Sidebar: Why is it surprising to anyone that these things happen? Our society has chosen, and continues to create incentives, to wipe out the use of tobacco. Instruments as varied as federal and state law, political grandstanding, medical insurance punishment, and social pressures are in play.
In fairness, those on the crusade do have decades of evidence on their side. I think our best defense is that there are probably bigger problems for the world to solve. As a community, unlike the connoisseurs of spirits for example, we don't seem to acknowledge that our hobby has a dark addictive side, that excessive use is unhealthy, and we generally don't watch out for those of our number who are very likely harming themselves by overdoing it. If we were less concerned with abstract freedoms and saber-rattling, and more concerned with realism and acting with moderation, we might get less "help" from others.
Just my two cents.
Planetary returns from a hiatus to drop truthbombs on us.
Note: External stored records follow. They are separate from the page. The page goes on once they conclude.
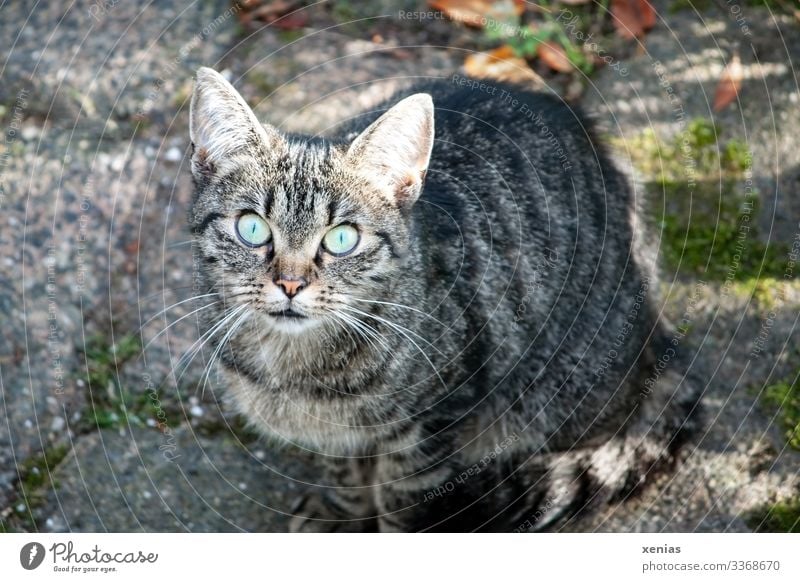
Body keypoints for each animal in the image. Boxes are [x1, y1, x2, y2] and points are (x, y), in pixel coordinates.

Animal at [188, 67, 700, 532]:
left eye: (342, 238)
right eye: (252, 228)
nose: (291, 284)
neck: (295, 368)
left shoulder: (431, 425)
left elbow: (400, 503)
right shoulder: (335, 438)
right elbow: (344, 475)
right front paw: (339, 516)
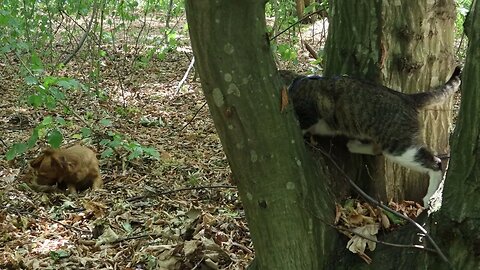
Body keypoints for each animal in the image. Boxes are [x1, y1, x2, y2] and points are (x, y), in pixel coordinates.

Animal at [282, 68, 462, 207]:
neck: (293, 84)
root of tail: (406, 97)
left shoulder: (309, 112)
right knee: (377, 149)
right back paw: (354, 145)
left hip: (401, 147)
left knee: (436, 163)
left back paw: (429, 196)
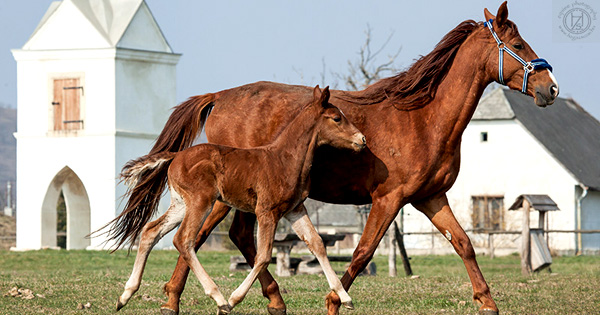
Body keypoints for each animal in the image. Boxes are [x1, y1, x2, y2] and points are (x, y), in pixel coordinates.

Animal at [112, 86, 366, 315]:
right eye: (337, 118)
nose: (362, 139)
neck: (285, 158)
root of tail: (176, 156)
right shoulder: (267, 212)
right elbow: (263, 257)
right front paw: (234, 300)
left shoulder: (295, 209)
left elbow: (317, 244)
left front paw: (346, 298)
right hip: (200, 202)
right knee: (183, 240)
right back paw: (219, 298)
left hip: (180, 204)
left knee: (150, 231)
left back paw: (125, 295)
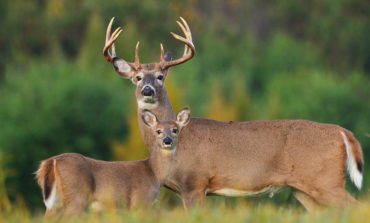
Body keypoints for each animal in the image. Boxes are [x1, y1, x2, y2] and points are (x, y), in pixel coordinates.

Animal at [35, 108, 191, 216]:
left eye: (175, 130)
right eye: (158, 131)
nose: (167, 141)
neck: (154, 174)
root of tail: (51, 161)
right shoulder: (139, 202)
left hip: (55, 201)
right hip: (76, 197)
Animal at [104, 17, 364, 211]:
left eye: (160, 76)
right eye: (137, 78)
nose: (147, 90)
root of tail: (343, 133)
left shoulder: (195, 183)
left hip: (326, 181)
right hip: (304, 189)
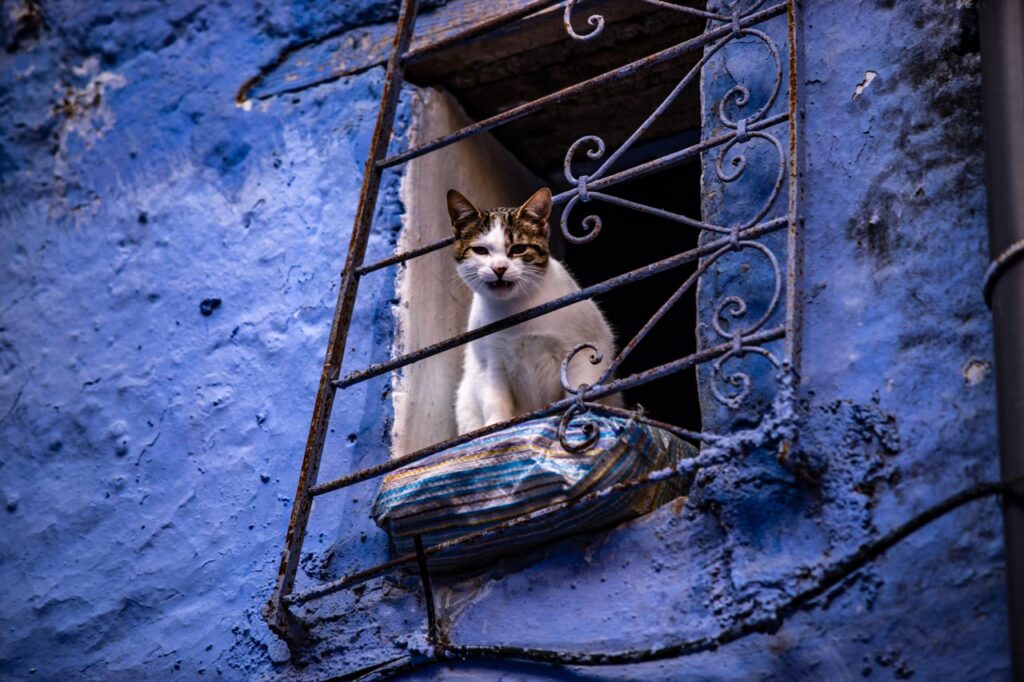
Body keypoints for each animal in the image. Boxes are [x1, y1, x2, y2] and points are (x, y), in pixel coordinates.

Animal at [448, 186, 622, 432]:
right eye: (480, 250)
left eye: (519, 249)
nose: (499, 268)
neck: (517, 310)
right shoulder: (489, 363)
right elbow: (494, 400)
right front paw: (496, 426)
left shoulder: (582, 350)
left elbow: (579, 385)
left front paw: (576, 416)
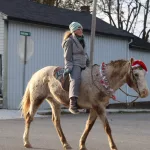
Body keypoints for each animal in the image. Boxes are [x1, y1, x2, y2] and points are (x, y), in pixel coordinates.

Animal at [20, 57, 149, 150]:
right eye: (136, 74)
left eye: (144, 74)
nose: (145, 93)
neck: (102, 79)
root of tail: (36, 74)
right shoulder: (99, 107)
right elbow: (107, 128)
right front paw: (114, 147)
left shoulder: (94, 108)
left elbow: (89, 126)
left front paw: (82, 144)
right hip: (37, 99)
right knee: (29, 118)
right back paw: (26, 142)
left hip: (55, 102)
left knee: (56, 121)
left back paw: (66, 144)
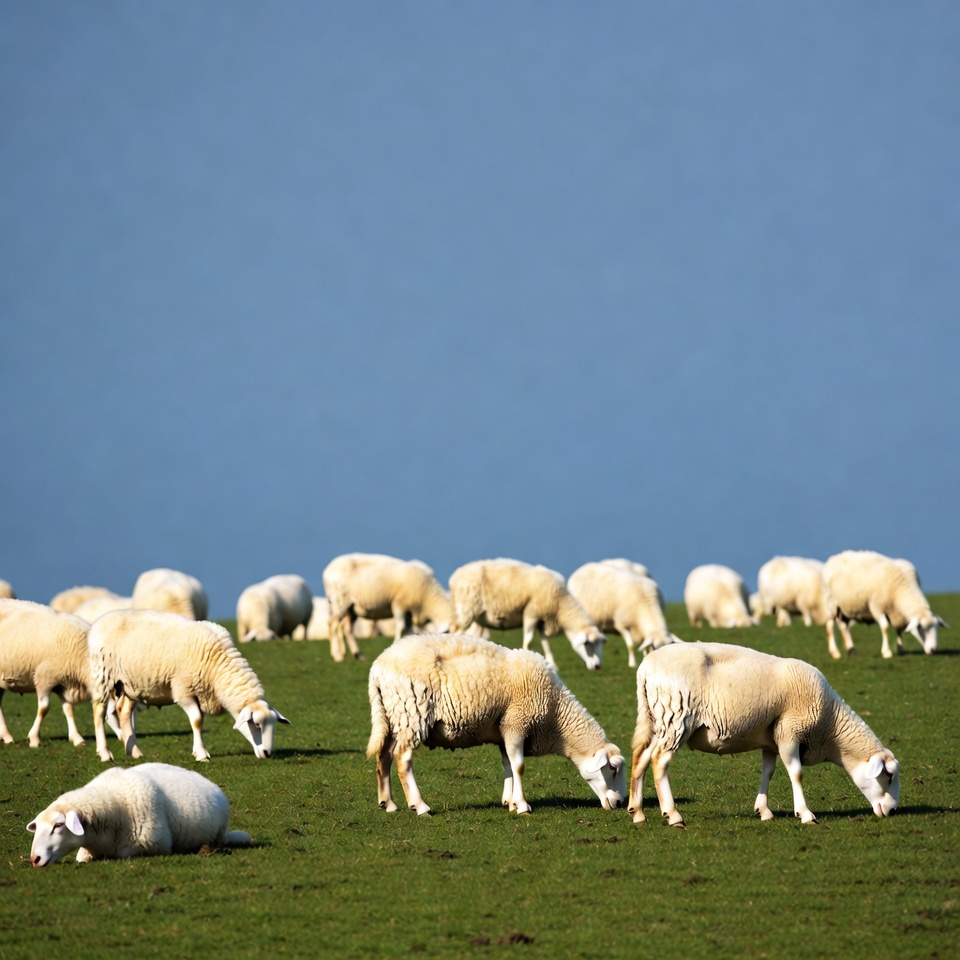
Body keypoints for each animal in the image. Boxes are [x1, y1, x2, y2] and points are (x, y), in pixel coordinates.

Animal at [88, 608, 289, 762]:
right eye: (256, 724)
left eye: (274, 726)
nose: (267, 753)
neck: (217, 665)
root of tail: (101, 620)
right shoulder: (183, 691)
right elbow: (197, 720)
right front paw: (201, 754)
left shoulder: (201, 691)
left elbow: (200, 720)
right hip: (102, 676)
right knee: (99, 712)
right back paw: (105, 754)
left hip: (129, 684)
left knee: (123, 711)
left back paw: (134, 752)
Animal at [323, 552, 454, 662]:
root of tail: (327, 570)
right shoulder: (399, 604)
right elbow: (401, 627)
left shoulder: (409, 613)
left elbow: (409, 631)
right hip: (340, 600)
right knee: (332, 623)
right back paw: (337, 655)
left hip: (352, 608)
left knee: (346, 628)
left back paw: (358, 655)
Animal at [367, 633, 626, 815]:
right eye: (612, 769)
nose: (620, 803)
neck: (555, 715)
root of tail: (377, 667)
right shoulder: (516, 722)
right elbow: (519, 766)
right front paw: (522, 806)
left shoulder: (504, 731)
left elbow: (508, 765)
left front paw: (509, 801)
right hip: (412, 713)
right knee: (403, 759)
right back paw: (419, 806)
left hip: (392, 715)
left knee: (384, 755)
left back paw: (388, 804)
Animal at [449, 558, 606, 671]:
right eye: (587, 644)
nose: (598, 666)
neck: (559, 605)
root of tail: (454, 577)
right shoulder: (532, 613)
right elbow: (529, 640)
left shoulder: (543, 620)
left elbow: (545, 642)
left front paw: (552, 664)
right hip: (467, 611)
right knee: (455, 633)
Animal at [628, 641, 900, 826]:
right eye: (888, 776)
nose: (893, 811)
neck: (830, 727)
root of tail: (645, 668)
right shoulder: (790, 731)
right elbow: (796, 773)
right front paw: (805, 814)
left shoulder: (771, 740)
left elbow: (768, 772)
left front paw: (764, 811)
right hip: (677, 717)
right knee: (659, 761)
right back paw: (673, 815)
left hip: (658, 720)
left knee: (641, 758)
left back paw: (637, 812)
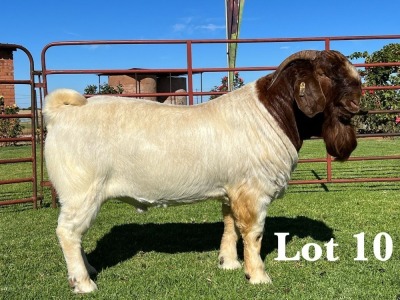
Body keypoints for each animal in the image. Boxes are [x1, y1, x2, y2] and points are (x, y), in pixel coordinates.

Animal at [44, 49, 362, 292]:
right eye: (325, 74)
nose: (358, 100)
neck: (273, 114)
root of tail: (60, 113)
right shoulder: (253, 190)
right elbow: (253, 233)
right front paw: (258, 276)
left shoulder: (233, 188)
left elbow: (230, 225)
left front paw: (229, 263)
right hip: (82, 191)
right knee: (68, 232)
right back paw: (83, 283)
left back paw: (89, 270)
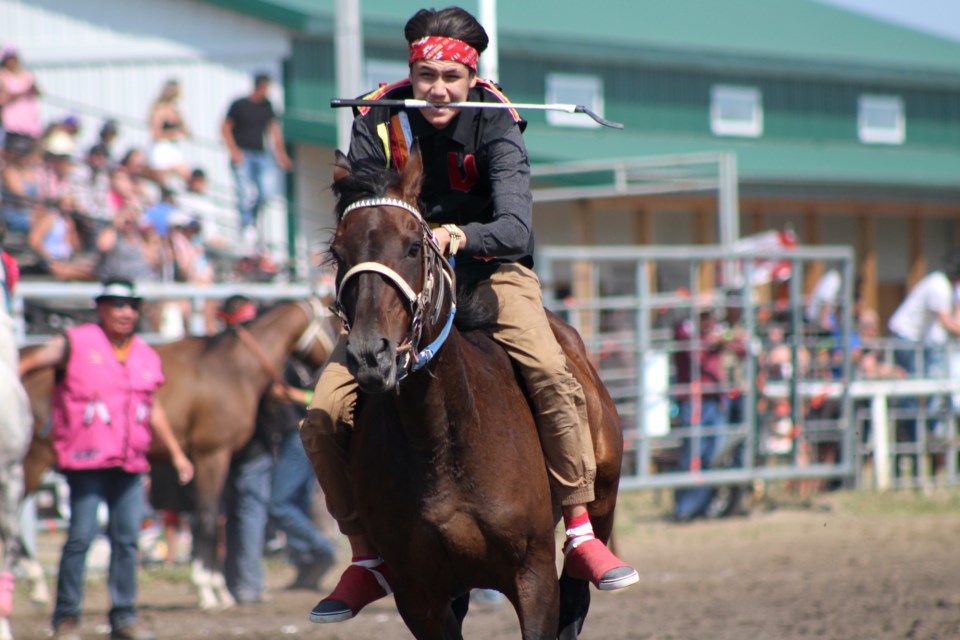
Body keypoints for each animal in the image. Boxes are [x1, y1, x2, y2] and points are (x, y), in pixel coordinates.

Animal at [17, 300, 338, 608]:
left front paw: (219, 588)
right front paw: (208, 590)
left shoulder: (211, 461)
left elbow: (212, 520)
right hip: (34, 461)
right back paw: (36, 583)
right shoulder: (211, 455)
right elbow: (208, 518)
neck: (230, 369)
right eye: (335, 323)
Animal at [326, 151, 628, 640]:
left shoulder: (534, 577)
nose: (370, 354)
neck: (443, 439)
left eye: (413, 247)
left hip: (601, 501)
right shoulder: (420, 598)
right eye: (338, 253)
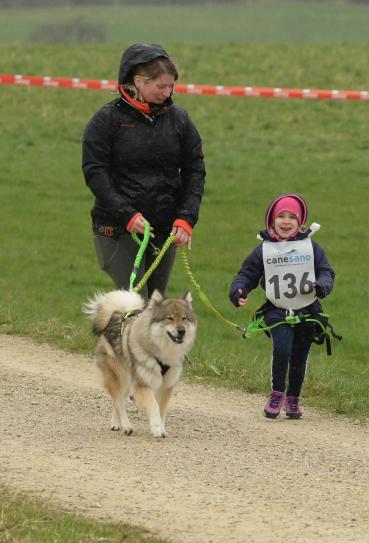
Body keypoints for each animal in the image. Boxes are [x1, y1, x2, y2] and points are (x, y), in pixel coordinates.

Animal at [83, 288, 196, 438]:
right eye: (169, 318)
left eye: (184, 318)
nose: (181, 331)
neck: (163, 352)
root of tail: (118, 314)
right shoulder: (142, 384)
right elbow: (154, 406)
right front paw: (156, 428)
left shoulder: (166, 387)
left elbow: (162, 410)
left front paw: (161, 428)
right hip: (120, 377)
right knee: (118, 401)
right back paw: (126, 426)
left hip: (127, 382)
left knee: (117, 401)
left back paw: (116, 423)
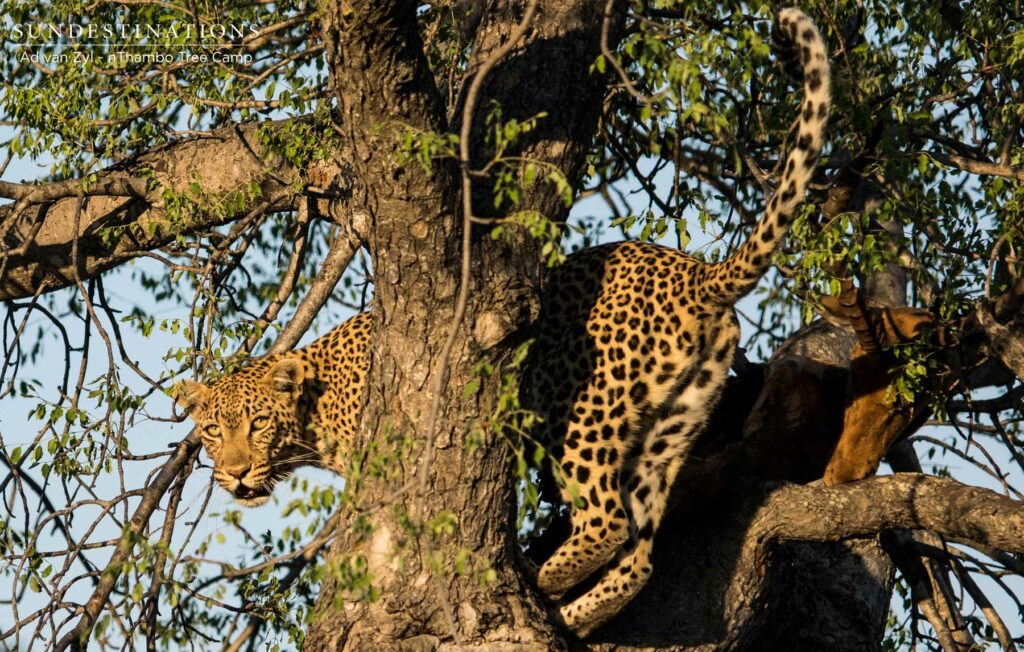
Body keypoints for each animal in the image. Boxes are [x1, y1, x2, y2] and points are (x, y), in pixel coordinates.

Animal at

I will say that I think overall, bars and restaurants have become more pleasant for most people since smoking bans. The one thing that drives me nuts is that in some of the laws, there is no provision for an exception. In Chicago, for instance, if you made 50% of your sales from tobacco products, you were exempt. What this meant is that one could still smoke in Iwan Ries. Here in Missoula, there is no such provision, and the tobacco shop is non-smoking, which is pretty confusing to me.
As a sidebar,iIt's always surprising to me the number and severity of negative interactions some have with 'smoke nazi treehuggers,' as someone above put it.* In ten years of smoking a pipe all around America, I can't think of a single time anyone has confronted me about my smoking. Could it be luck on my part? Maybe. It might also be that I try to be courteous. I don't consider this a real vice, but there are those who do, and I don't want to force my smoke on them. So I smoke on my porch and while walking through parks and the like. If I pass someone, I take the pipe out of my mouth fifty feet before we pass. No big deal for me, since it reminds me to slow down anyway. I don't sit within thirty feet or so of anyone I don't know while smoking. This made it difficult to smoke a pipe in Seattle when I was there for a week last year, but that's a small price to pay for never having negative interactions with people.
*Two subpoints here. First, Godwin's law comes into play on the first post. Second, if there weren't people protecting the wild places of America, they'd pretty much have all been developed and sold by now. No thanks. I really like having a couple million untouched acres within two hours of my town. If that makes me a treehugger, I'm fine with that.